First Cup: If I taught….

As I walked this morning, a certain refrain kept occurring to me: “If I taught according to what I believe and what I teach….” A challenging refrain because I teach courses that are part of the Humanities Core of Warner Pacific College. These courses are, in and of themselves, challenging learning environments. They function like the backbone of the curriculum, a spine that extends from the freshman year through the senior. Depending on the entry point, all students are required to take these. I usually teach these classes in three out of four years: in the Freshman Year Learning Communities program; the two junior year courses—Spirituality, Character, and Service and Faith, Living, and Learning; and the senior capstone course, often referred to simply as Hum 410. Its title is Senior Humanities Seminar.

These courses provide a specifically mission driven set of lenses through which students engage the College’s mission—“Christ-centered, liberal arts, urban, diverse”—and convictions: “a worldview that is ethical, respectful, and promotes stewardship through acts of service; self-knowledge, integrity, and awareness of others through responsible decision making; and sensitivity to and valuing of diversity among and between persons.”

I often say to students, however, that the subject of these courses, regardless of the context and skills taught and utilized, is “you,” that is, the student him and herself. In these core courses, finally, nearly everything comes down to one question: “How, then, shall I/we live?” Whatever I believe and whatever is the content of my character, how I/we live with others in a rich and diverse world becomes the “end” of what I teach—if there can be an end in such courses. This would apply as well to me, the professor, instructor, teacher, guide, coach, mentor. Finally, what I believe and who I am must be play out in response to “How, then, shall I teach?”


This begs the question: If I taught in ways congruent with my beliefs and convictions and congruent with what I teach my students, how would I be present in those relationships both in and out of the classroom?

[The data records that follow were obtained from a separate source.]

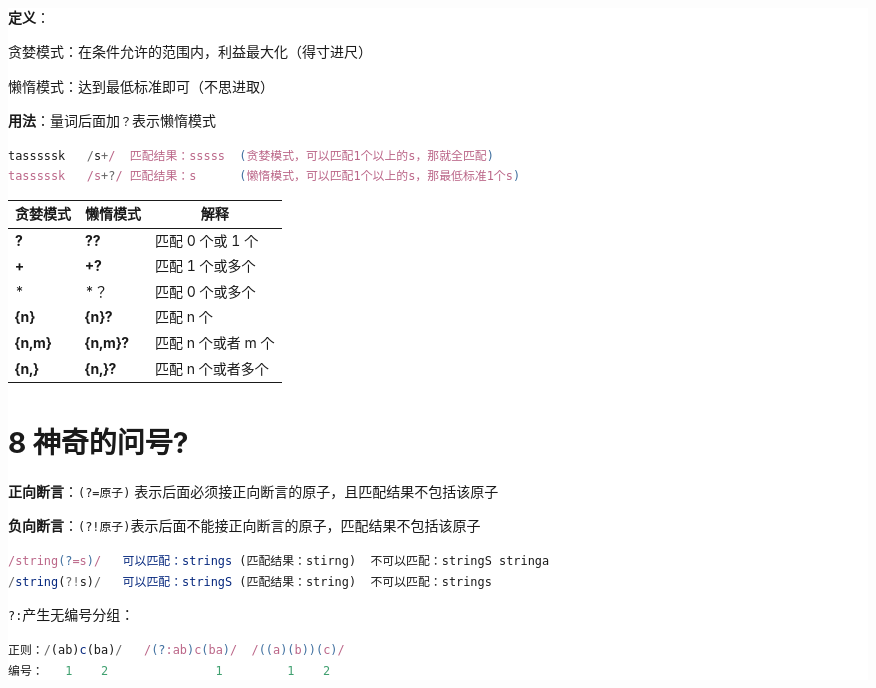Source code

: **定义**：

贪婪模式：在条件允许的范围内，利益最大化（得寸进尺）

懒惰模式：达到最低标准即可（不思进取）

**用法**：量词后面加`？`表示懒惰模式

```javascript
tasssssk   /s+/  匹配结果：sssss  (贪婪模式，可以匹配1个以上的s，那就全匹配)
tasssssk   /s+?/ 匹配结果：s      (懒惰模式，可以匹配1个以上的s，那最低标准1个s)
```

| **贪婪模式** | **懒惰模式** | **解释**           |
| ------------ | ------------ | ------------------ |
| **?**        | **??**       | 匹配 0 个或 1 个   |
| **+**        | **+?**       | 匹配 1 个或多个    |
| \*           | \*？         | 匹配 0 个或多个    |
| **{n}**      | **{n}?**     | 匹配 n 个          |
| **{n,m}**    | **{n,m}?**   | 匹配 n 个或者 m 个 |
| **{n,}**     | **{n,}?**    | 匹配 n 个或者多个  |

# 8 神奇的问号?

**正向断言**：`(?=原子)` 表示后面必须接正向断言的原子，且匹配结果不包括该原子

**负向断言**：`(?!原子)`表示后面不能接正向断言的原子，匹配结果不包括该原子

```javascript
/string(?=s)/   可以匹配：strings (匹配结果：stirng)  不可以匹配：stringS stringa
/string(?!s)/   可以匹配：stringS (匹配结果：string)  不可以匹配：strings
```

`?:`产生无编号分组：

```javascript
正则：/(ab)c(ba)/   /(?:ab)c(ba)/  /((a)(b))(c)/
编号：   1    2               1         1    2
```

• I believe that God is fundamentally relational, created all persons as fundamentally relational beings, and seeks in ways too mysterious to say to be in loving relationship with all persons, yes, even the entire created order
• I believe and teach that all persons are loved by God without condition and have inherent value;
• I believe that God invites all persons to sit at God’s table without regard to status, privilege, ethnicity, sexual orientation, class, talents, skills, intelligence
• I believe all persons embody a personal narrative that has meaning and value in and of itself—and are persons who want to be heard;
• I believe all persons are on journeys of great significance and meaning—journeys of mystery and wonder and purpose;
• I believe all persons are part of a community—Ubuntu—and are who they are because of who we are

Which means:

• That I teach as a vulnerable and transparent person, practicing hospitality that invites students to learn in and live out of vulnerability and transparency
• That I spread a classroom table that is wide and accessible and expandable
• That I strive in every way I know to create community in the classroom—community that is sacred space into which all persons are welcome to the extent they are able to enter
• That I treat learners as teachers and myself as learner
• That I see my student-learners and myself as pilgrims, individually and communally, on a journey of self-discovery, other-discover, and God-discovery—and that these journeys are one journey and interwoven and inseparable
• That I enter a mutually developed covenant with my students that is mutually binding
• That I treat each student with respect, generosity, and wonder, and invite each one to treat each other with respect, generosity, and wonder
• That I listen not only to what they say but also to what they do not say
• That I practice grace and hospitality
• That I never ask student-learners to go anywhere I will not go or will not go first
• That I never take advantage of the power I have to coerce, manipulate, or shame
• That I strive to express myself in loving, personal and formational ways that contribute to the student’s own growth as a loving, personal, and forming adult
• That I pray during the development of my syllabus, pray as I teach, and as I grade; I will pray for each of my student-learners

I’m sure there is more to be said, and I know I don’t have a corner on this matter. Therefore, I invite any reader out there to add to the list. This really matters, I think. I look forward to what you might have to say.